Selected excerpt
Not sure about this one.

> 1. Will it help to make the fsimage/edit file ascii, so that it can be
> easily edited by hand?

That's a good idea, but I don't know if the effect on backwards
compatibility is worth it.  Editing these files is probably not
something that most people will do.  Maybe some sort of conversion
tool that goes from the binary to text and vice versa would be more
useful.

> 2. Does it make sense for HDFS to automatically create a directory
> equivalent to /lost+found? While EditLog processing, if the parent directory
> of a file does not exist, the file can go into /lost+found?

Yes.  At least this way people can start up their DFSs after corruption.

On 12/8/06, Dhruba Borthakur <dh...@yahoo-inc.com> wrote:
> Hi Albert and Espen,
>
> With an eye on debugging more on this issue, I have the following questions:
> 1. Did you have more than one directory in dfs.name.dir?
> 2. Was this a new cluster or was it an existing cluster and was upgraded to
> 0.9.0 recently?
> 3. Did any unnatural  Namenode restarts occur immediately before the problem
> started occurring?
>
> With an eye on making it easier to recover from such a corruption:
> 1. Will it help to make the fsimage/edit file ascii, so that it can be
> easily edited by hand?
> 2. Does it make sense for HDFS to automatically create a directory
> equivalent to /lost+found? While EditLog processing, if the parent directory
> of a file does not exist, the file can go into /lost+found?
>
> Thanks,
> dhruba
>
> -----Original Message-----
> From: Albert Chern [mailto:albert.chern@gmail.com]
> Sent: Friday, December 08, 2006 1:43 PM
> To: hadoop-user@lucene.apache.org
> Subject: Re: Corrupt DFS edits-file
>
> This happened to me too, but the problem was the OP_MKDIR instructions
> were in the wrong order.  That is, in the edits file the parent
> directory was created after the child.  Maybe you should check to see
> if that's the case.

Prompt 1
Pull out each line of the records below that contains the string "appoggiatura", and list those lines.
Prompt 2
Write what comes next in the thread above about the corrupt DFS edits file, starting after its last sentence.

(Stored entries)

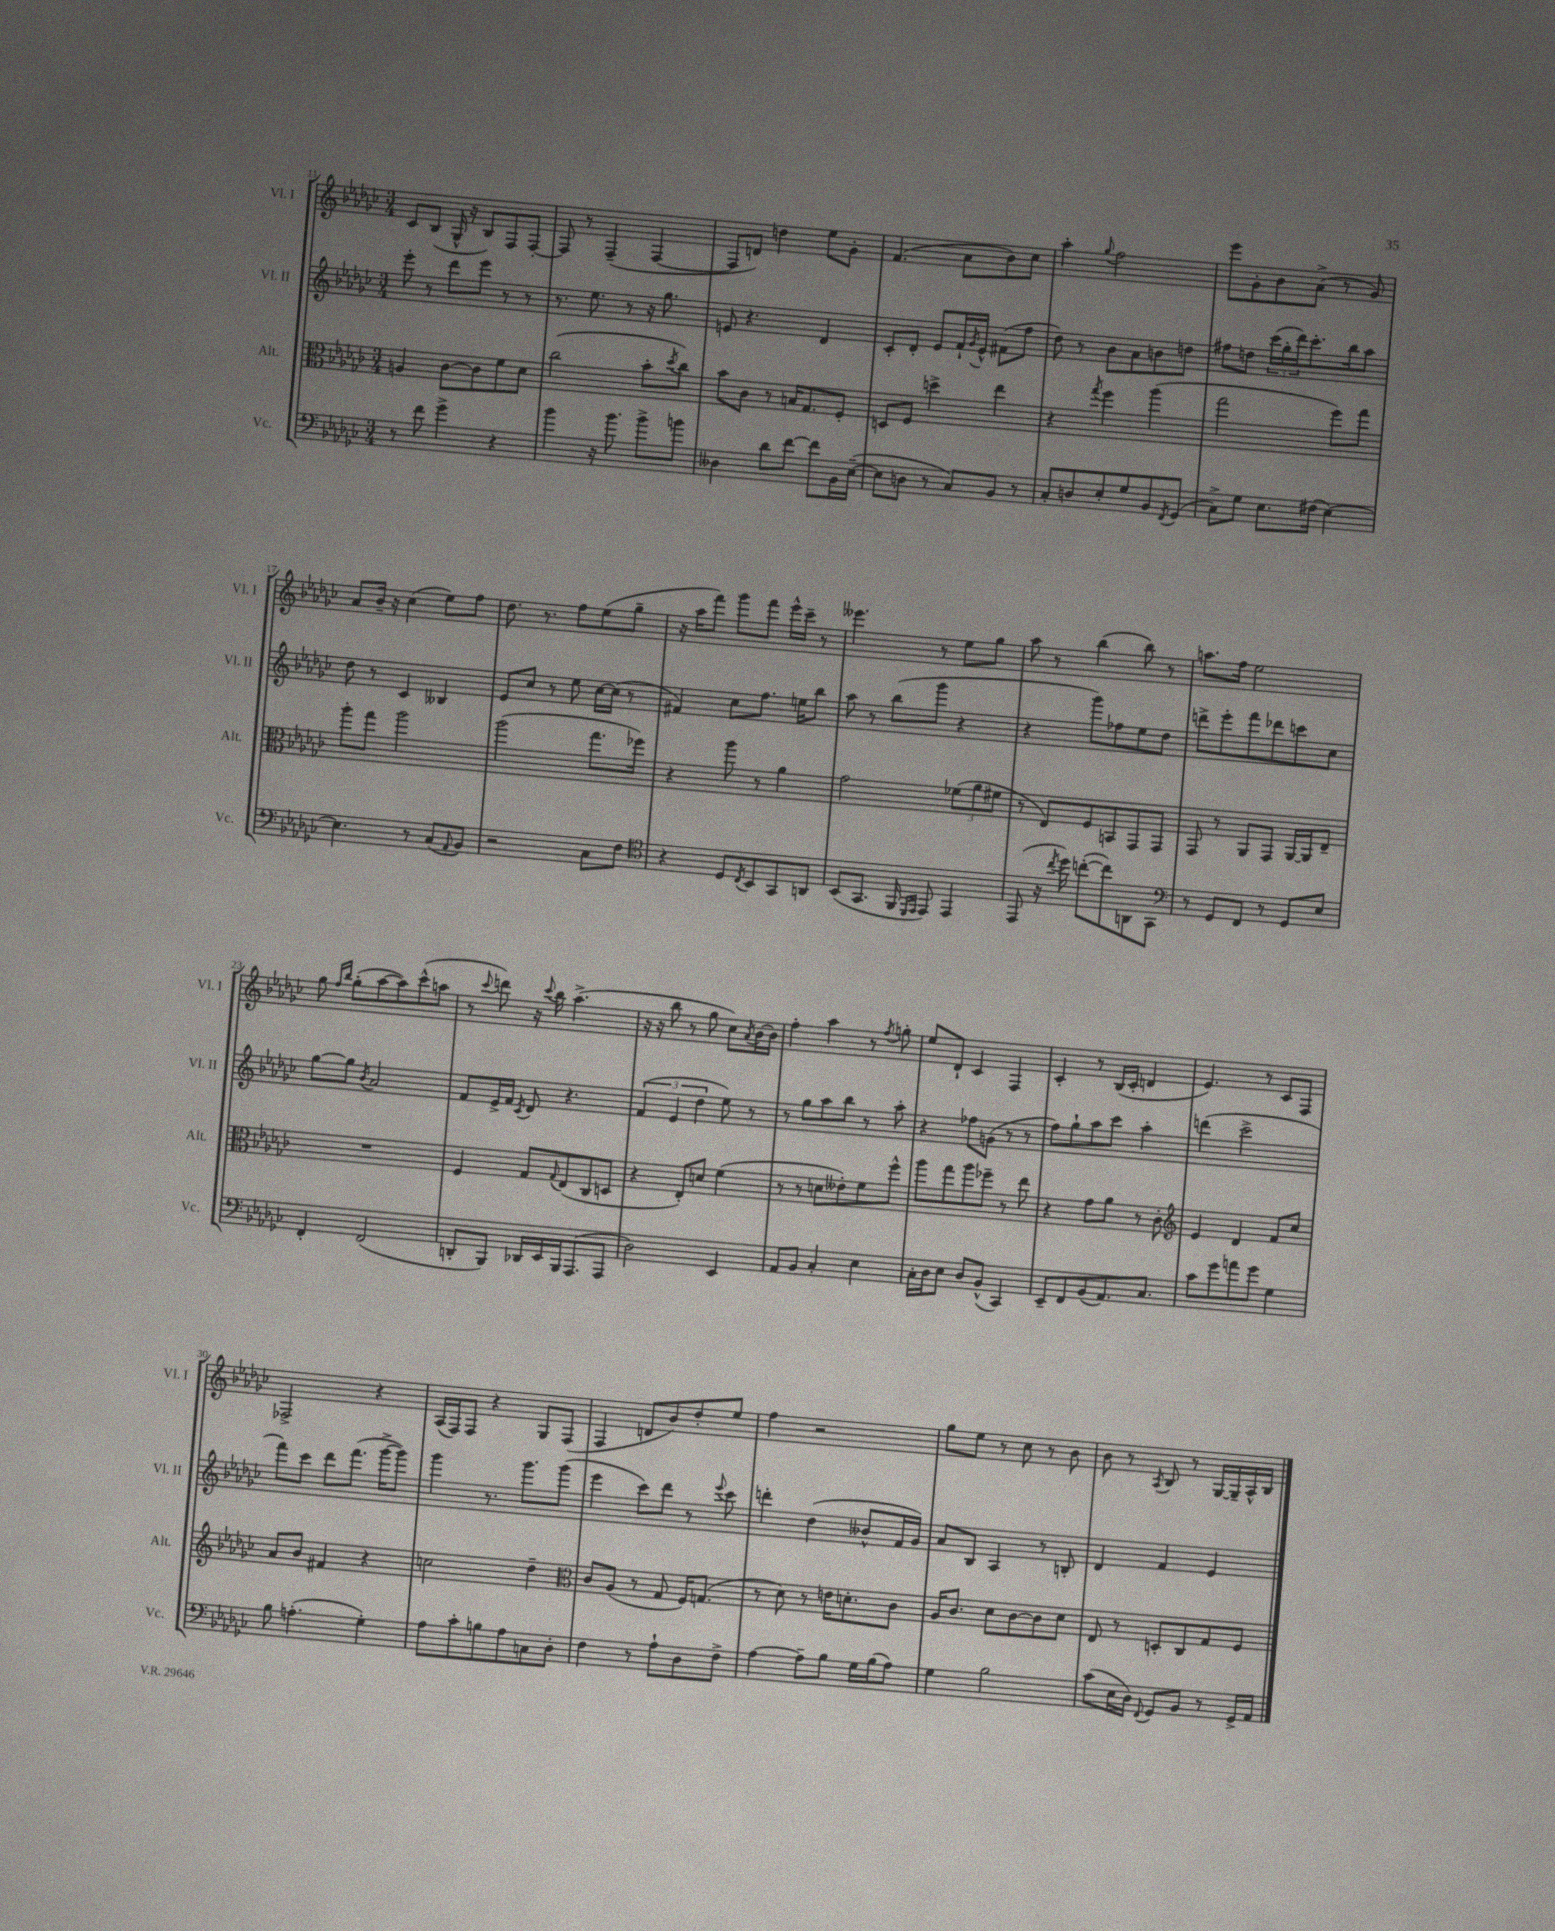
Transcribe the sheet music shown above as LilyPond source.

<<
\new StaffGroup <<
\new Staff = "s0" \with { instrumentName = "Vl. I" shortInstrumentName = "Vl. I" } {
    \clef treble \key ges \major \numericTimeSignature \time 3/4
    ces'8 bes8( ges16-^ r16 bes8) f8 f8~-. |
    f8 r8 f4--( f4~ |
    f8 d'8) d''4 ees''8 ges'8-. |
    f'4.( aes'8 bes'8) ces''8 |
    aes''4-. \appoggiatura { ges''8 } f''2 |
    ees'''8 ges'8-. bes'8 aes'8->( r8 ges'8) |
    aes'8 bes'16-- r16 ces''4( ees''8) f''8 |
    des''8. r8. f''8 ees''8( ges''8-- |
    r16 aes''16 f'''8) ges'''8 f'''8 ees'''16-^ ces'''16-- r8 |
    eeses'''4. r8 ees''8 ges''8 |
    aes''8 r8 bes''4( bes''8) r8 |
    a''8. f''16 ees''2 |
    ges''8 \grace { f''16 bes''16 } ges''8-.( aes''8~ aes''8) ces'''8-^( a''8 |
    r8 \appoggiatura { ces'''8 } d'''8) r16 \appoggiatura { ces'''8 } bes''16 aes''4.->( |
    r16 r16 bes''8 r8 ges''8 ces''8) \acciaccatura { aes'8 } bes'16~ bes'16 |
    f''4-. aes''4 r8 \acciaccatura { f''8 } g''8-. |
    ees''8 des'8-! ces'4 f4 |
    ces'4-. r8 bes16( ces'16-. d'4 |
    ees'4.) r8 ces'8 f8 |
    fes2-> r4 |
    aes16( f16) f8 r4 ges8 f8( |
    f4 d'8 bes'8) des''8-. ees''8 |
    f''4 r2 |
    ges''8 ees''8 r8 ces''8 r8 bes'8 |
    bes'8 r8 \acciaccatura { aes8 } bes8 r8 ges16~ ges16-- aes16-^ bes16 \bar "|." |
}
\new Staff = "s1" \with { instrumentName = "Vl. II" shortInstrumentName = "Vl. II" } {
    \clef treble \key ges \major \numericTimeSignature \time 3/4
    ees'''8-. r8 des'''8 ees'''8 r8 r8 |
    r8. ees''8. r8 r16 ges''8. |
    e'8 r4. des'4 |
    ces'8-. des'8-. ees'8 f'16-! \acciaccatura { ges'8 } ees'16-^ fis'8( f''8 |
    des''8) r8 bes'8 aes'8 b'8 d''8 |
    fis''8 d''8 \tuplet 3/2 { ces'''16( ges''16-. des'''16) } ces'''8.-. bes''16 aes''8 |
    des''8 r8 ces'4 beses4 |
    ees'8 ces''8 r8 ees''8 ces''16~ ces''16( r8 |
    fis'4) ces''8 f''8. e''16 bes''8 |
    aes''8 r8 bes''8( ges'''8 r4 |
    r4 ges'''8) fes''8 ees''8 des''8 |
    d'''8-> ees'''8-. f'''8 des'''8 c'''8 ces''8 |
    ges''8~ ges''8 \acciaccatura { bes'8 } aes'2 |
    f'8 ees'16-> f'16 \acciaccatura { ces'8 } des'8 r4. |
    \tuplet 3/2 { f'4( ees'4 des''4 } ees''8) r8 |
    r8 ges''8 aes''8 bes''8 r8 aes''8-. |
    r4 fes''8 g'8( r8 r8 |
    f''8) ges''8-! aes''8 ces'''8 aes''4-. |
    d'''4( ces'''2-> |
    f'''8) ces'''8 des'''8 f'''8.( ges'''16~-> ges'''8) |
    ges'''4 r8. ges'''8. ges'''8( |
    ees'''4 ces'''8) des'''8 r8 \appoggiatura { ees'''8 } ces'''8 |
    d'''4-. des''4( beses'8-^ f'16 ges'16) |
    aes'8 bes8 aes4 r8 b8-. |
    des'4 f'4 ees'4 \bar "|." |
}
\new Staff = "s2" \with { instrumentName = "Alt." shortInstrumentName = "Alt." } {
    \clef alto \key ges \major \numericTimeSignature \time 3/4
    a4 ces'8~ ces'8 f'8 des'8 |
    ces''2( bes'8-. \acciaccatura { des''8 } ces''8) |
    bes'8 ces'8 r8 b16 ges8. f8-. |
    d8 f8 d''4-> ees''4 |
    r4 \acciaccatura { ges''8 } f''4 aes''4( |
    ges''2 f''8) ges''8 |
    aes''8-. ges''8 aes''2 |
    aes''2( ges''8. fes''16) |
    r4 aes''8 r8 aes'4 |
    ges'2 \tuplet 3/2 { fes'8( aes'8 fis'8 } |
    r8 ees8) f8 b,8 ges,8 ges,8 |
    ges,8 r8 aes,8 ges,8 aes,16~ aes,16 ees8-- |
    R2. |
    f4 ges8 \appoggiatura { ges8 } ees8( ces8 d8 |
    r4 ees8-.) d'8 f'4( |
    r8 r8 d'8 eeses'8-.) f'8 f''8-^ |
    aes''8 ges''8 aes''8 fes''8-- r8 ees''8 |
    r4 ges'8 aes'8 r8 ces'8-. |
    \clef treble ees'4 des'4 f'8 ces''8 |
    aes'8 bes'8 fis'4 r4 |
    c''2 des''4-- |
    \clef alto ces'8 aes8( r8 ges8 f16) g8.( |
    r8 des'8) r8 e'16 d'8.-. ces'8 |
    aes16 ces'8. des'8 ces'8~ ces'8 des'8 |
    ees8 r8 d8-. ces8 ges8 f8 \bar "|." |
}
\new Staff = "s3" \with { instrumentName = "Vc." shortInstrumentName = "Vc." } {
    \clef bass \key ges \major \numericTimeSignature \time 3/4
    r8 f'8 ges'4-> r4 |
    bes'4 r16 bes'8. bes'8-> b'8 |
    deses4 des'8 f'8~ f'8 bes,16 ees16~--( |
    ees8 d8 r8 ces8) bes,8 r8 |
    ces8-. d8 ees8-. ges8 bes,8 \acciaccatura { f,8 } ges,8( |
    ces8->) ges8 ees8. fis16( ees4~) |
    ees4. r8 ces8( \appoggiatura { aes,8 } bes,8) |
    r2 ces8 f8 |
    \clef tenor r4 des8 \acciaccatura { ces8 } bes,8 ges,8 a,8 |
    bes,8( ges,8. f,16 \grace { des,16 ees,16 } ees,8) ees,4 |
    ees,8( r16 \acciaccatura { ces''8 } des''16) c''8~-.( c''8) a,8 ges,8 |
    \clef bass r8 ges,8 f,8 r8 ges,8 ees8 |
    f,4-. f,2( |
    d,8-. bes,,8) des,16 ees,16 bes,,16 aes,,8.( aes,,8 |
    des2) ees,4 |
    aes,8 bes,8 ces4-. ees4 |
    ces16-. des16 ees8 des8 bes,8-^( ces,4) |
    ees,8-- f,8 bes,8( aes,8.) ces8. |
    ces'8 ges'8 a'8 ges'8 ges4 |
    bes8 a4.-.( ges4-.) |
    aes8 ces'8-. b8 aes8 c8 des8-. |
    f4 r8 aes8-! des8 f8-> |
    aes4~ aes8-- bes8 ges16 bes16( aes8) |
    ges4 bes2 |
    ces'8( ees16 des16) \appoggiatura { f,8 } ges,8 bes,8 r8 ges,16-> aes,16 \bar "|." |
}
>>
>>
\layout { \context { \Score currentBarNumber = #11 } }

Output 1
    aes''4-. \appoggiatura { ges''8 } f''2 |
    r8 \appoggiatura { ces'''8 } d'''8) r16 \appoggiatura { ces'''8 } bes''16 aes''4.->( |
    ees'''4 ces'''8) des'''8 r8 \appoggiatura { ees'''8 } ces'''8 |
    f4 ges8 \appoggiatura { ges8 } ees8( ces8 d8 |
    ees4. r8 ces8( \appoggiatura { aes,8 } bes,8) |
    ces'8( ees16 des16) \appoggiatura { f,8 } ges,8 bes,8 r8 ges,16-> aes,16 \bar "|." |

Output 2
>
> I fixed it by using vi in combination with xxd.  When you have the
> file open in vi, press escape and issue the command "%!xxd".  This
> will convert the binary file to hexadecimal.  Then you can search
> through and perform the necessary edits.  I don't remember what the
> bytes were, but it was something like opcode, length of path (in
> binary), path.  After you're done, issue the command "%!xxd -r" to
> revert it to binary.  Remember to back up your files when you do this!
>  I also had to kick off a trailing byte that got tagged on for some
> reason during the binary/hex conversion.
>
> Anyhow, this is a serious bug and could lead to data loss for a lot of
> people.  I think we should report it.
>
> On 12/8/06, Espen Amble Kolstad <es...@trank.no> wrote:
> > Hi,
> >
> > I run hadoop-0.9-dev and my edits-file has become corrupt. When I try to
> > start the namenode I get the following error:
> > 2006-12-08 20:38:57,431 ERROR dfs.NameNode -
> > java.io.FileNotFoundException: Parent path does not exist:
> > /user/trank/dotno/segments/20061208154235/parse_data/part-00000
> >         at
> > org.apache.hadoop.dfs.FSDirectory$INode.addNode(FSDirectory.java:186)
> >         at
> > org.apache.hadoop.dfs.FSDirectory.unprotectedMkdir(FSDirectory.java:714)
> >         at org.apache.hadoop.dfs.FSEditLog.loadFSEdits(FSEditLog.java:254)
> >         at org.apache.hadoop.dfs.FSImage.loadFSImage(FSImage.java:191)
> >         at
> > org.apache.hadoop.dfs.FSDirectory.loadFSImage(FSDirectory.java:320)
> >         at
> org.apache.hadoop.dfs.FSNamesystem.<init>(FSNamesystem.java:226)
> >         at org.apache.hadoop.dfs.NameNode.<init>(NameNode.java:142)
> >         at org.apache.hadoop.dfs.NameNode.<init>(NameNode.java:134)
> >         at org.apache.hadoop.dfs.NameNode.main(NameNode.java:585)
> >
> > I've grep'ed through my edits-file, to see what's wrong. It seems the
> > edits-file is missing an OP_MKDIR for
> > /user/trank/dotno/segments/20061208154235/parse_data.
> >
> > Is there a tool for fixing an edits-file, or to put in an OP_MKDIR ?
> >
> > - Espen
> >
>
>

Re: Corrupt DFS edits-file

Posted by Konstantin Shvachko <sh...@yahoo-inc.com>.
Could you please add your comments to HADOOP-745.
http://issues.apache.org/jira/browse/HADOOP-745

It could be helpful for who ever is going to fix it.

Christian Kunz wrote:

>FYI: there is an open issue for this:
>HADOOP-745
>
>-Christian 
>
>-----Original Message-----
>From: Dhruba Borthakur [mailto:dhruba@yahoo-inc.com] 
>Sent: Friday, December 08, 2006 2:46 PM
>To: hadoop-user@lucene.apache.org
>Subject: RE: Corrupt DFS edits-file
>
>Hi Albert and Espen,
>
>With an eye on debugging more on this issue, I have the following questions:
>1. Did you have more than one directory in dfs.name.dir? 
>2. Was this a new cluster or was it an existing cluster and was upgraded to
>0.9.0 recently?
>3. Did any unnatural  Namenode restarts occur immediately before the problem
>started occurring?
>
>With an eye on making it easier to recover from such a corruption:
>1. Will it help to make the fsimage/edit file ascii, so that it can be
>easily edited by hand?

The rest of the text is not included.